By now, there's plenty of works, up to and including direct neural interfaces. Utah arrays, Michigan arrays. Stab the brain, dump the spike trains, decode. You crack the manifold open by correlating to known stimuli using ML, and generalize from there to unknown stimuli. There is no need to "know the exact configuration", and few bother - you put your hardware into the part of the brain you want (top level map is consistent enough brain to brain), gather a set of reference points, and use them to anchor the rest of the decoding process.
Why use ML? Because you need a very expressive correlator to bridge the gap between known inputs and the products of whatever transformations the brain subjects them to before they show up in spike trains.
> So what we need to look at are the fundamental possibilities of the structure of LLMs, not how the weights are distributed.
And the fundamental possibilities are... what exactly? We know the I/O planes, we know the possible flow of information, now, what does that give us?

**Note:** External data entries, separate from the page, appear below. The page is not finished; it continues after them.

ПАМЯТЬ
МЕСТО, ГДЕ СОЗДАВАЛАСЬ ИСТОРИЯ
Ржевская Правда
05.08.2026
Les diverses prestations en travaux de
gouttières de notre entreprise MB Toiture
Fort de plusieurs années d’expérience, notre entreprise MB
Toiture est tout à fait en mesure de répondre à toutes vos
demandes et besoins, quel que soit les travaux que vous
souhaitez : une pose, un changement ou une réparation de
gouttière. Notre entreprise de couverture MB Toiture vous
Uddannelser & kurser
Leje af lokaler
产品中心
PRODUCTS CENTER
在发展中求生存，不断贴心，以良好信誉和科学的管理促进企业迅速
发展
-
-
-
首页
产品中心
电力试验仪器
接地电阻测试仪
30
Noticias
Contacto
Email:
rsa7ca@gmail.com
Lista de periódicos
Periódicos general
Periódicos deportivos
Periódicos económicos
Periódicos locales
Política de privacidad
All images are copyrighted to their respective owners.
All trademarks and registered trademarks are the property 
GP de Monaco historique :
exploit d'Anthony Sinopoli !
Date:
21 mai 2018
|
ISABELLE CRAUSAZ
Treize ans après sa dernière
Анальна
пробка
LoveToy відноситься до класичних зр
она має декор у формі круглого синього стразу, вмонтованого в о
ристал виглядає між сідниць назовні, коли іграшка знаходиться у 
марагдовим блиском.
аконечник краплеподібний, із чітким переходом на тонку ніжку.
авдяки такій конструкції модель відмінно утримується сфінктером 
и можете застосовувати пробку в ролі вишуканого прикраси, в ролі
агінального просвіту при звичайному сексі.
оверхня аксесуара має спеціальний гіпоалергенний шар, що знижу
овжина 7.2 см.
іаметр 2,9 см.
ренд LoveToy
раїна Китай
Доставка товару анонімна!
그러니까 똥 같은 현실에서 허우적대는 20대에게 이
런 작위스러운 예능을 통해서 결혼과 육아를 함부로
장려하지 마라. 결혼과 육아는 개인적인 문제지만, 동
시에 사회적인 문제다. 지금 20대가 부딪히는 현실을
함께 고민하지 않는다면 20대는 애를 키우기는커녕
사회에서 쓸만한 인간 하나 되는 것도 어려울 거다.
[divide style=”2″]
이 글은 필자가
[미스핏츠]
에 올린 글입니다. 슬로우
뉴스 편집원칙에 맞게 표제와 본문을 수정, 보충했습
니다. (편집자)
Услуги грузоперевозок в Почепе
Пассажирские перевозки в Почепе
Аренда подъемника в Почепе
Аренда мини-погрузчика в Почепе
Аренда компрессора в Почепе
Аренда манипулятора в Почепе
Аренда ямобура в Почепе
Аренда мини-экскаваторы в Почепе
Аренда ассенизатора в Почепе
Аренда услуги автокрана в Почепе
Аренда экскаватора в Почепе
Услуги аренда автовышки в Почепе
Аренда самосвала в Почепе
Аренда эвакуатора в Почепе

We know enough to prove that a transformer LLM can implement a Turing machine, the same way a CPU can implement a Turing machine. So an LLM is capable of performing arbitrary computation within its capacity. That's it. That's the upper bound.
What follows is: if you can represent "thinking" as a computational process, you can implement it with a Turing machine, and thus, an LLM can be made to think. That proves LLMs can think. But not that the existing ones do or don't! Because that's the entire thing about upper bounds!
We've looked at LLM architecture, and learned basically nothing about whether LLMs think, other than "it's not impossible". That's the actual "fundamental possibilities" we derived from knowing the architecture. One step above worthless. Oh fun.
(If thinking requires hypercomputation, then, nope. LLMs are out. Good luck proving that it does though.)